Another day in the life of a Transcendental Nihilist.
It seems that all we have is our eyes and our understanding on subjects we think we understand.
It seems that all we have is nothing but ourselves yet want so much more
My existence can no longer be explained by words, I’ve lost nearly all sense of communication, and as I grow I get further and further from comprehension, is this what people call insanity? because if so it makes sense, there are states of being that not words, not pictures, not anything in this plain can explain. I’ve come to a place where in order to stay afloat I must have my own little book of terminology to make sense of not just existence but myself.
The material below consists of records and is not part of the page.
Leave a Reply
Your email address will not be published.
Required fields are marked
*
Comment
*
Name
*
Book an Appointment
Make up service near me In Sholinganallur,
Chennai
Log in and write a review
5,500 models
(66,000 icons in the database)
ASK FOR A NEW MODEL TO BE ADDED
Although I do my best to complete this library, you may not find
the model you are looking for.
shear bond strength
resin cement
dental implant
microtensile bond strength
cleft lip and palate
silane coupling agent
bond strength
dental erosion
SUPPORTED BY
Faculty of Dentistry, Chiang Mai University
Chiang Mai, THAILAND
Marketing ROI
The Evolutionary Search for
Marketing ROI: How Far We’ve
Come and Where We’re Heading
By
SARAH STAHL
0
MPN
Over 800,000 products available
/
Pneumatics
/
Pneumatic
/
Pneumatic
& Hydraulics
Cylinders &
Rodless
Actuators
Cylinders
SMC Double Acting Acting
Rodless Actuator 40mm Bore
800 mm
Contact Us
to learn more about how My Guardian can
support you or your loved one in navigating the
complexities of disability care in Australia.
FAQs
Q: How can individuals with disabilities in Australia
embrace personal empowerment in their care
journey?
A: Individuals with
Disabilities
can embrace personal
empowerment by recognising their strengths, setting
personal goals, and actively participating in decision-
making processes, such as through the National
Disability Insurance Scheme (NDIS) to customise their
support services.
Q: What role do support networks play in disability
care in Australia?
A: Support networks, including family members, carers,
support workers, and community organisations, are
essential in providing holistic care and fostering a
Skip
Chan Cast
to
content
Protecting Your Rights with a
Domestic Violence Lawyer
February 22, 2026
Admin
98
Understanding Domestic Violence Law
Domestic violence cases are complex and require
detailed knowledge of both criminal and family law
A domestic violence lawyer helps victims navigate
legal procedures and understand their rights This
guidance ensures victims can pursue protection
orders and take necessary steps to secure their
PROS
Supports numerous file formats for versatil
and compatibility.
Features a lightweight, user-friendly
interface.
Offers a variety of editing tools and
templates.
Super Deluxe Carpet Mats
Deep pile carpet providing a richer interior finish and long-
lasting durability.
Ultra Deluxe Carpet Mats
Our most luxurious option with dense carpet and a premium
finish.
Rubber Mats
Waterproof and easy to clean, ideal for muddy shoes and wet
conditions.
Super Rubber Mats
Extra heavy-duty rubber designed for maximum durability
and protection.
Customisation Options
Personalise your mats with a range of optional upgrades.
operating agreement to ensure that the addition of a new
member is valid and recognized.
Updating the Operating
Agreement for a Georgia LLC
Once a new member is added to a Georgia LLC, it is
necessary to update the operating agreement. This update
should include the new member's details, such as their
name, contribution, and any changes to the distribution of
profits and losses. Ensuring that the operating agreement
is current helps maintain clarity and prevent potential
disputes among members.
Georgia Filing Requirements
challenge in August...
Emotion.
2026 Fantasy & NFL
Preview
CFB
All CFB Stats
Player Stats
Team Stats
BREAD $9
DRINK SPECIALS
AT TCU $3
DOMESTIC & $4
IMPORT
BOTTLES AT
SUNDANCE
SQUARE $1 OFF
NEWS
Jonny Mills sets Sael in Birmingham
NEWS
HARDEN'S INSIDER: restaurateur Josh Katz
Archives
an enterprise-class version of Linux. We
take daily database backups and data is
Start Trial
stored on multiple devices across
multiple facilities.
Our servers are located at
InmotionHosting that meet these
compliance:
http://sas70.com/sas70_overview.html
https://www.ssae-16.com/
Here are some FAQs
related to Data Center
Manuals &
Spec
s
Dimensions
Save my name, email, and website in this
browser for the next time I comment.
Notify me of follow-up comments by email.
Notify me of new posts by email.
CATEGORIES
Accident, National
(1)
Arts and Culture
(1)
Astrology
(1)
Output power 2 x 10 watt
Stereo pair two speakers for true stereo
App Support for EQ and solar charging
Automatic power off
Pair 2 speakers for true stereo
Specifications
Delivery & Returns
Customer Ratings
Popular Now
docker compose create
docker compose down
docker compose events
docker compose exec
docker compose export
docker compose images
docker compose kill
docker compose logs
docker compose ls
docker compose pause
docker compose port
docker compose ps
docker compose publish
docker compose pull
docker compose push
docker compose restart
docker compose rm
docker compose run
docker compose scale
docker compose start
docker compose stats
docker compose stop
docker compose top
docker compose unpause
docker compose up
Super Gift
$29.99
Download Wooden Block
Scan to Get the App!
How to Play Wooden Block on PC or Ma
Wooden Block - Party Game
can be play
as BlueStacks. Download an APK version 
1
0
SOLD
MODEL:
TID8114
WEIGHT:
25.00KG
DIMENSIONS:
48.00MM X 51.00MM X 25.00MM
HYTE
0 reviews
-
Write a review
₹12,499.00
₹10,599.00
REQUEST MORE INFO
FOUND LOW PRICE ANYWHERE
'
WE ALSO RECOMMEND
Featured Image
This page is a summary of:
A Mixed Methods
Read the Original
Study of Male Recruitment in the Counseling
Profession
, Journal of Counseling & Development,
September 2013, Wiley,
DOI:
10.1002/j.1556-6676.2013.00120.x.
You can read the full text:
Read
Like avéci, which is the word for existential understanding. Used to explain a current subjective state with no validation yet no flaw, only purpose for platform in a current state of momentum.
It goes beyond all, what we can’t see but things as wholes are nothing and paintings never stop painting always altering the meaning behind your vision, it transcends all we have to offer when we speak, I can’t see scenarios, I see patterns, I can’t hear music, I hear frequencies and all variations of these standard concepts.
My sleep is not sleep anymore, it’s an opportunity to go somewhere I haven’t found a word for yet. I can’t sleep without a force taking over and explaining to me things I can’t understand, yet this force, entity or being tries and tries to take me with it but I’m unable to as I am. All perception molds, and all words fail to show a spec of specs to the rest and the overwhelming feeling of not being, yet being beyond, give my existence a plot twist of extreme tragedy.
I miss my days as human for everyday seems to be a step towards something completely different, all humanity is being destroyed and from the crumbling pieces a new entity is being built, what is being built I don not know but there is no absolutes only an unconditional expansion of avéci as an existential core.